The list of genres abandoned by the film studios is now longer than the list of things they will make. Starting with comedy and drama, magically walking away from both halves of the artistic spectrum.
For a while, we’d roll our eyes and mention some film or another, "That would never get made today.” But we’ve really reached the point where we can say nothing would get made today, outside of Big IP 4-Quad spectaculars, and the very occasional fluke that somehow slipped through the system. (One studio head explained to me that he can take one chance a year.)

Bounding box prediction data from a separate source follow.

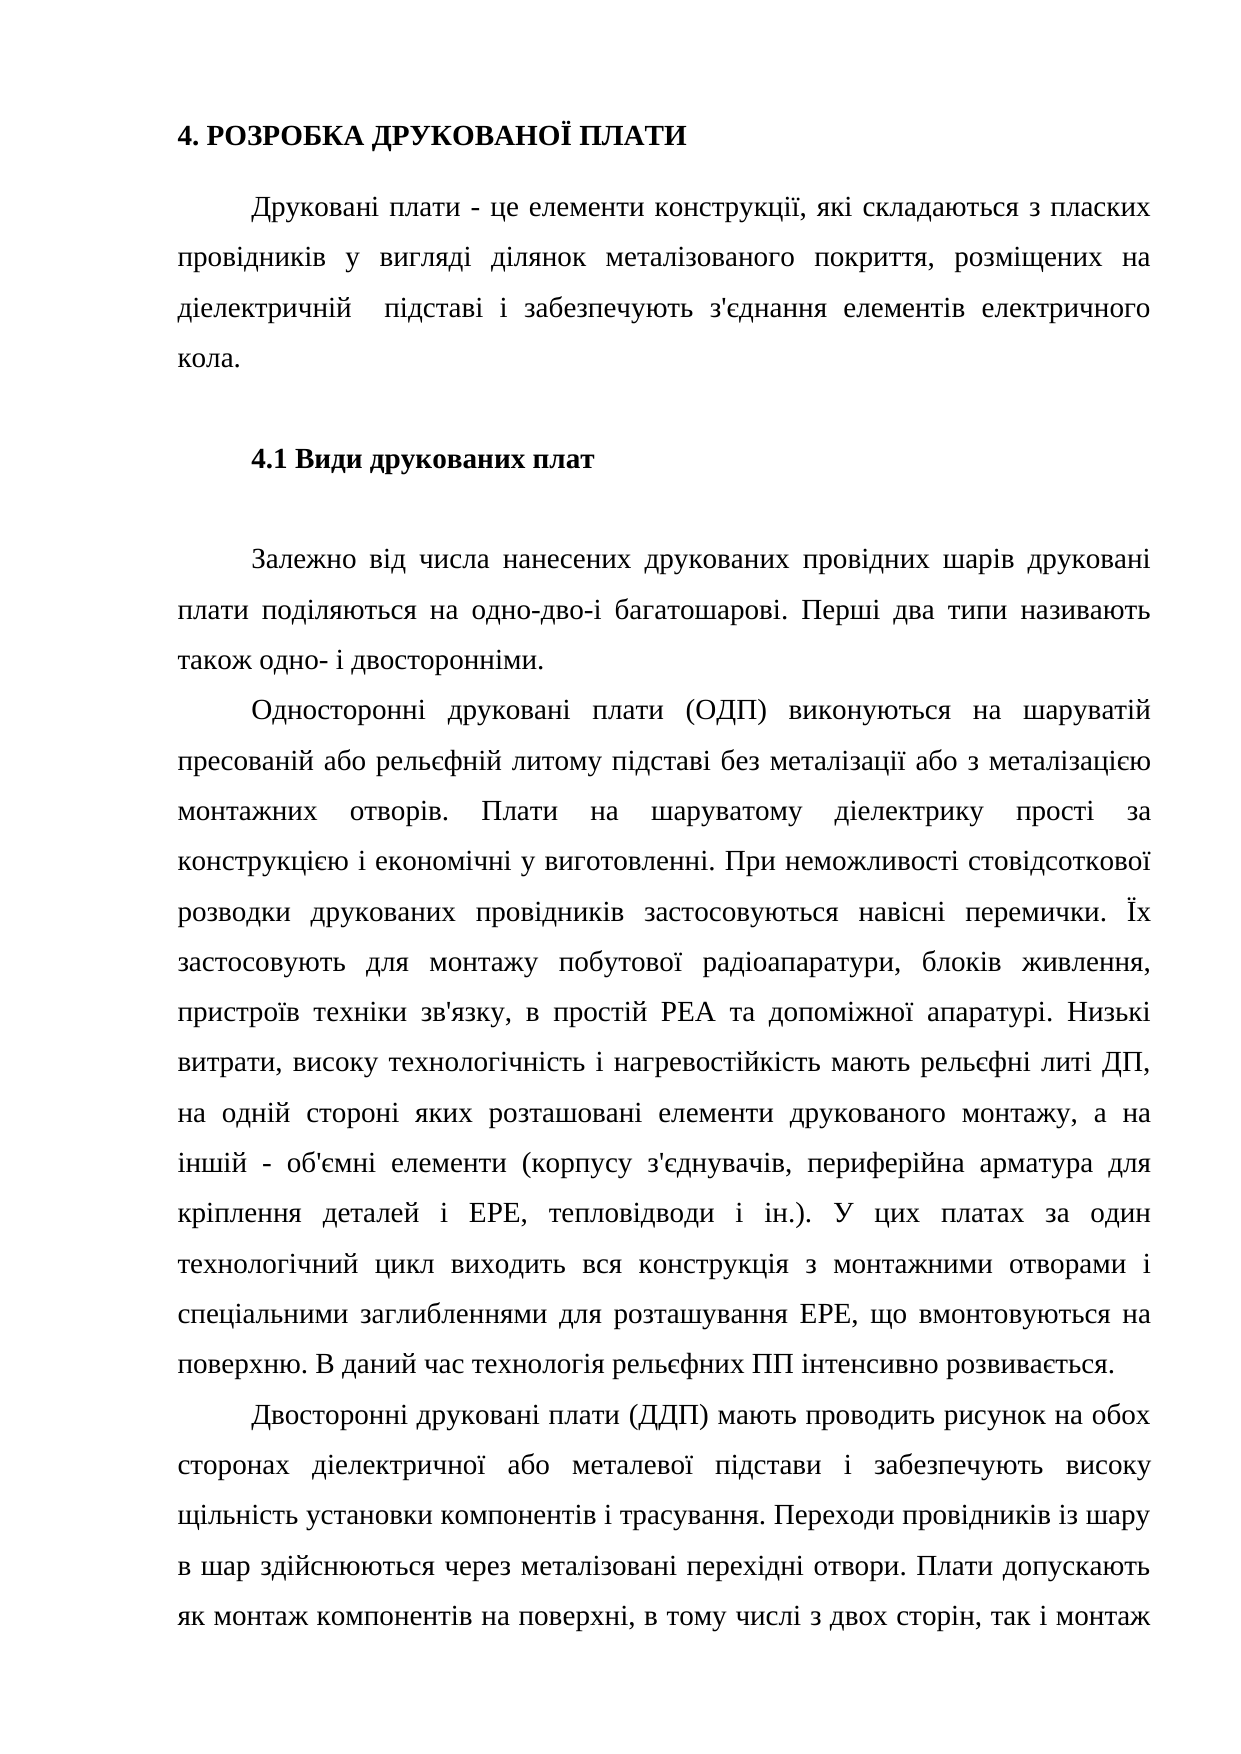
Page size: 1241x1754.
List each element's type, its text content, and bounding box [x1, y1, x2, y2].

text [177, 1397, 1152, 1632]
text Залежно від числа нанесених друкованих провідних шарів друковані плати поділяються на одно-дво-і багатошарові. Перші два типи називають також одно- і двосторонніми. [177, 541, 1152, 676]
text 4. РОЗРОБКА друкованої ПЛАТИ [177, 118, 1152, 152]
text Друковані плати - це елементи конструкції, які складаються з пласких провідників у вигляді ділянок металізованого покриття, розміщених на діелектричній підставі і забезпечують з'єднання елементів електричного кола. [177, 189, 1152, 374]
text 4.1 Види друкованих плат [177, 441, 1152, 474]
text Односторонні друковані плати (ОДП) виконуються на шаруватій пресованій або рельєфній литому підставі без металізації або з металізацією монтажних отворів. Плати на шаруватому діелектрику прості за конструкцією і економічні у виготовленні. При неможливості стовідсоткової розводки друкованих провідників застосовуються навісні перемички. Їх застосовують для монтажу побутової радіоапаратури, блоків живлення, пристроїв техніки зв'язку, в простій РЕА та допоміжної апаратурі. Низькі витрати, високу технологічність і нагревостійкість мають рельєфні литі ДП, на одній стороні яких розташовані елементи друкованого монтажу, а на іншій - об'ємні елементи (корпусу з'єднувачів, периферійна арматура для кріплення деталей і ЕРЕ, тепловідводи і ін.). У цих платах за один технологічний цикл виходить вся конструкція з монтажними отворами і спеціальними заглибленнями для розташування ЕРЕ, що вмонтовуються на поверхню. В даний час технологія рельєфних ПП інтенсивно розвивається. [177, 692, 1152, 1380]
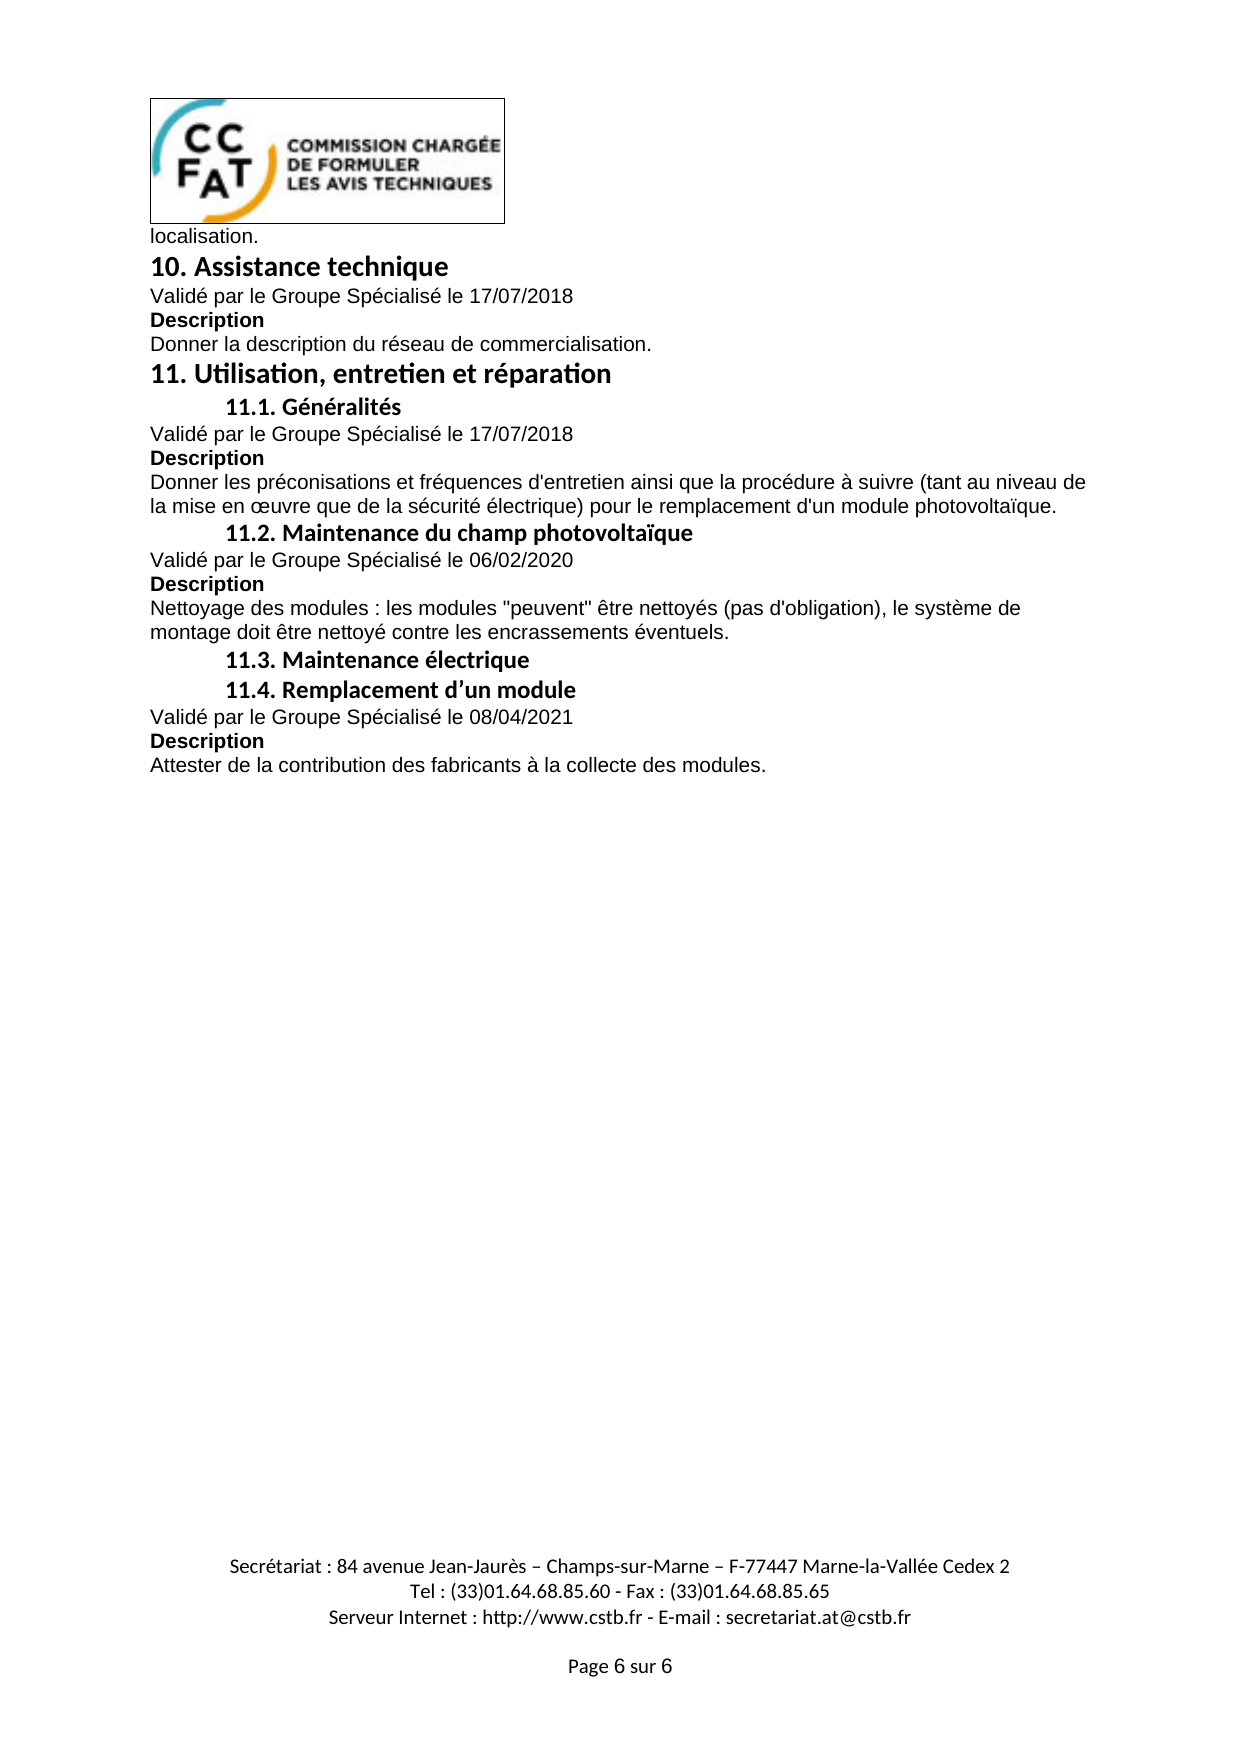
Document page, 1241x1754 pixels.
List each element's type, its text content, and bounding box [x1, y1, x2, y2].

text 11. Utilisation, entretien et réparation [150, 356, 1090, 391]
picture [151, 99, 504, 223]
text 11.2. Maintenance du champ photovoltaïque [225, 517, 1090, 548]
text Description [150, 308, 1090, 332]
text Validé par le Groupe Spécialisé le 17/07/2018 [150, 422, 1090, 446]
text Description [150, 446, 1090, 469]
text Nettoyage des modules : les modules "peuvent" être nettoyés (pas d'obligation), le système de montage doit être nettoyé contre les encrassements éventuels. [150, 596, 1090, 644]
text Donner la description du réseau de commercialisation. [150, 332, 1090, 356]
text Validé par le Groupe Spécialisé le 06/02/2020 [150, 548, 1090, 572]
text Donner la description de l’organisation de la formation, de l’assistance technique ainsi que sa localisation. [150, 224, 1090, 248]
text Donner les préconisations et fréquences d'entretien ainsi que la procédure à suivre (tant au niveau de la mise en œuvre que de la sécurité électrique) pour le remplacement d'un module photovoltaïque. [150, 469, 1090, 517]
text Validé par le Groupe Spécialisé le 17/07/2018 [150, 284, 1090, 308]
text Validé par le Groupe Spécialisé le 08/04/2021 [150, 705, 1090, 729]
text 10. Assistance technique [150, 248, 1090, 284]
text 11.4. Remplacement d’un module [225, 674, 1090, 705]
text 11.3. Maintenance électrique [225, 644, 1090, 674]
text 11.1. Généralités [225, 391, 1090, 422]
text Description [150, 572, 1090, 596]
text Attester de la contribution des fabricants à la collecte des modules. [150, 753, 1090, 777]
text Description [150, 729, 1090, 753]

Just look back at 2005. All these films grossed over $100 million domestically. The legacy studios would make none of them today, unless they were the lightning strike of that year: War of the Worlds, Wedding Crashers, Mr. and Mrs. Smith, Hitch, The Longest Yard, Meet the Fockers, Robots, The Pacifier, The 40-Year-Old Virgin. The nominees for Best Picture from that year: Crash, Brokeback Mountain, Capote, Good Night and Good Luck, Munich. Also, none of which would be made today within the studio system, unless they were that one lightning strike.
There are plenty of execs out there who would love to be taking more swings, but the system has decided, with the very very occasional exceptions, that big and bland is what we do here. You look at that list of films above. That’s a lot of territory Hollywood offered its moviegoing customers not very long ago. Now, they’ve taken it off the shelves.